Gilbert Joachim S… est né le 3 janvier 1893 à Nahuja. Il est incorporé le 26
novembre 1913 au 96 RI. Porté déserteur le 20 décembre 1914 à la
suite d’un congé de convalescence, il se réfugie chez un oncle à Puigcerdà. Il
se présente volontairement le 14 février 1939 à la Gendarmerie d’Osséja. Il est
condamné par le Tribunal militaire de Marseille du 10 juillet 1939 à 18 mois de
prison pour désertion à l'étranger en temps de guerre. Il est mobilisé en 1939.

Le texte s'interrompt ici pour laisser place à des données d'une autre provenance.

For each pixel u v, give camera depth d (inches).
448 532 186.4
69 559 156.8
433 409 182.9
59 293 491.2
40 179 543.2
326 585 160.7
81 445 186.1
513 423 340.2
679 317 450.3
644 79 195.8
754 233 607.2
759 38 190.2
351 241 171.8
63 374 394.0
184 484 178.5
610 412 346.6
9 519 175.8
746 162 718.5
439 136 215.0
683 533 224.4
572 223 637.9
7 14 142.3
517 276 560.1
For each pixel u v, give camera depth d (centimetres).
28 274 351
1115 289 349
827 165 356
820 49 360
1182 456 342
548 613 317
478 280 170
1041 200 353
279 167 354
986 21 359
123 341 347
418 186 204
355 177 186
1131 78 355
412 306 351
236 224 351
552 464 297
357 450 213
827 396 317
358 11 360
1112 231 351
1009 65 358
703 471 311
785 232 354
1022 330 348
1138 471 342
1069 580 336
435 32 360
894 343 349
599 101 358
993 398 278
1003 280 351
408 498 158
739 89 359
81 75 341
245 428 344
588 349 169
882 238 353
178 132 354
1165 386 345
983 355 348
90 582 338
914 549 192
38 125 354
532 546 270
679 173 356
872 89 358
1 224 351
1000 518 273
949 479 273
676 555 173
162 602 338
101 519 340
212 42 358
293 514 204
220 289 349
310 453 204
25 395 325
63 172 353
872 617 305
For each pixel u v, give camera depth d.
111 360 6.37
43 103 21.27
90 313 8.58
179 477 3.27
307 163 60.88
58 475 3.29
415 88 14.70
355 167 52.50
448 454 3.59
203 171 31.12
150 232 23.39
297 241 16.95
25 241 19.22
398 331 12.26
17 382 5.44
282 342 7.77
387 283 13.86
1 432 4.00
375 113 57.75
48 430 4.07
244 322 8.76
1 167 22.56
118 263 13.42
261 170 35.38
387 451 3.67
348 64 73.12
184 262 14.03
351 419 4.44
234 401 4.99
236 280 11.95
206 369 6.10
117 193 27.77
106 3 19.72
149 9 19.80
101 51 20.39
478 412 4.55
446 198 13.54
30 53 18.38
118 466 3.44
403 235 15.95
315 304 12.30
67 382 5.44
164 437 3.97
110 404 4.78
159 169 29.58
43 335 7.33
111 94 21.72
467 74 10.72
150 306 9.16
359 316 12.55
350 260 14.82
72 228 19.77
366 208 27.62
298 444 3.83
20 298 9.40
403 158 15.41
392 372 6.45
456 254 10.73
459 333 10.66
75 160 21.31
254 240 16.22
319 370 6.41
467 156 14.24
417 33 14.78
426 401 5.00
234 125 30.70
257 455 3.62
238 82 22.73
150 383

Le 11 mars 1939 quand on lui demande dans quelles conditions il est rentré en
France, il répond : « Je suis rentré en
France le 12 février 1939. La 26e division espagnole qui tenait le pays faisait
partir tout le monde. Je suis passé avec ma femme et mon oncle. Moi je suis
allé me présenter à la gendarmerie d’Osséja. » Le 24 mars 1939, à
l’officier qui lui pose la question : « Qui
vous a contraint de rentrer en France ? » Il répond à nouveau : « Ce sont
les militaires des troupes républicaines qui venaient dans ma maison. Ils nous
ont dit : "Il faut partir, tout le monde."
». Éternels fugitifs…
Vient enfin l’amnistie
de 1974. Ce texte parlementaire fait suite à l’élection du Président Valéry
Giscard d’Estaing et il s’agit bien de la dernière amnistie concernant la
Première Guerre Mondiale. Cinquante-six ans après la guerre, l’État français solde
ses derniers comptes avec les déserteurs de 14-18. Aucun autre fait n’a eu à
attendre autant pour être totalement amnistié.